What is Representation?

Representation: when individuals become representations of their demographic, e.g gender, race , religion , sexuality, nationality, etc.
Representation refers to the ways in on which characters, situations images and sounds in a films stand for, depicts: aspect of the real world.
- Representation is when someone or something is portrayed re-presented in a certain way.
- Representation is never neutral but is always biased.
- Someone is being represented for a particular reason.
This links to ideology: the rules or doctrines which govern the way we behave (norms and values). This belief system is then embedded in our culture through various agents (institutions like schools, politics or the mass media).
- There are different ideologies which exist at the same time, but one is dominant. The dominant ideology is the set of beliefs that is held by the majority of the population. However, the alternative Ideology – as the name suggests, alternative ideology is a different viewpoint, or the alternative to the dominant ideology.
Gender:

Gender is a cultural construct. Sex and gender are terms which are used interchangeably but there is an important difference. Sex refers to biological differences between males and females.
Sex is given to you from your DNA but your gender the we act is learned through culture. these gendered expectations and behaviours change over time and will be different depending on your culture. These assumptions are not natural or neutral but are constructs. fiction made up disseminated by men.
Objectification of Women:
Objectification– treating a person more like an object rather than a human being.
The Male Gaze

‘Men have the the power to control the gaze while the woman is the object of the look, meaning she is the object’ – Laura Mulvey 1975
In 1975, Laura Mulvey published a paper titled ‘Visual Pleasure and Narrative Cinema’: arguing that, in classical cinema, men have the power to look (to control the gaze) while the woman is the object of the look (she is objectified).
She detailed how women were seen as either objects, usually of sexual gratification, or that the women were seen as obstacles or setting obstacles for the protagonist, who was usually male.
The male is active while female is passive , this affects the form of narrative too. when the women are looked as erotic objects the story is slowed down and women become static. a conversely the male is active and this moves the story forward.
The Male Gaze outlined three ‘looks’ within a text.
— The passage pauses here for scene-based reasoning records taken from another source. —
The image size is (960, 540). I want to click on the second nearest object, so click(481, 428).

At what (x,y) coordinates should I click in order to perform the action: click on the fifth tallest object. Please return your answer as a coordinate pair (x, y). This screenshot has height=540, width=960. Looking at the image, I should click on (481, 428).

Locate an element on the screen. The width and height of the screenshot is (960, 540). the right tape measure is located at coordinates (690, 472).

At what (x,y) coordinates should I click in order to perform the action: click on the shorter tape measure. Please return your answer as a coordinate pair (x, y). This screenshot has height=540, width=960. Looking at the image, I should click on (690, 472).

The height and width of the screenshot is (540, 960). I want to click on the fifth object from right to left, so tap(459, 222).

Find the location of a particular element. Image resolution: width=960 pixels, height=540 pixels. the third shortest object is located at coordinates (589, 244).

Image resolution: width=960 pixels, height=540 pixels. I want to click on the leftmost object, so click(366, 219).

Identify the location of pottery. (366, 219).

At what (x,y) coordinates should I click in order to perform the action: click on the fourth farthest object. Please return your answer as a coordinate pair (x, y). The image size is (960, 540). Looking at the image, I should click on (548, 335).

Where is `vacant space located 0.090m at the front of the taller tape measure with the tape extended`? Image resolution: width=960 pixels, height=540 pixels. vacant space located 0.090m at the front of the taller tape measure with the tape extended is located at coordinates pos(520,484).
These are:
- The (usually male) protagonist’s perception of females within the text.
2. The (usually male) audience’s perception of females within the text.
3. The (usually male) audience’s perception of the (usually male) protagonist. This combines the first two looks, and allows the audience to somewhat relate to the protagonist, and therefore see females in the same way.
- Crucially for Mulvey, the audience is encouraged to identify with the hero. But because the hero is male, we are forced to adopt a male subjectivity.
- The audience see the diegetic world through his eyes and his perspective is privileged over the woman’s.
- The male hero looks at the female and, because we adopt his perspective, we too look at her – we see the female character through the hero’s eyes. This is the ‘Male Gaze’ model – the male spectator simultaneously identifies with the male hero and looks to the female for erotic pleasure.
Transexualisation Theory-

Mulvey stated that because female characters were so insignificant in these films, female viewers also had to identify with the male protagonist and enjoy the spectacle of the female body through his eyes. The female spectator is transexualised.

As this suggests, a big part of the pleasure of cinema comes from a form of spying on others (on the screen) without being seen. Cinema is voyeuristic, a term which is associated with looking to gain sexual pleasure. This can also be linked to scopophilia, which similar to being a voyeur, is taking pleasure is watching others (who are usually naked). It’s more about controlling another by looking at them, therefore, objectifying them.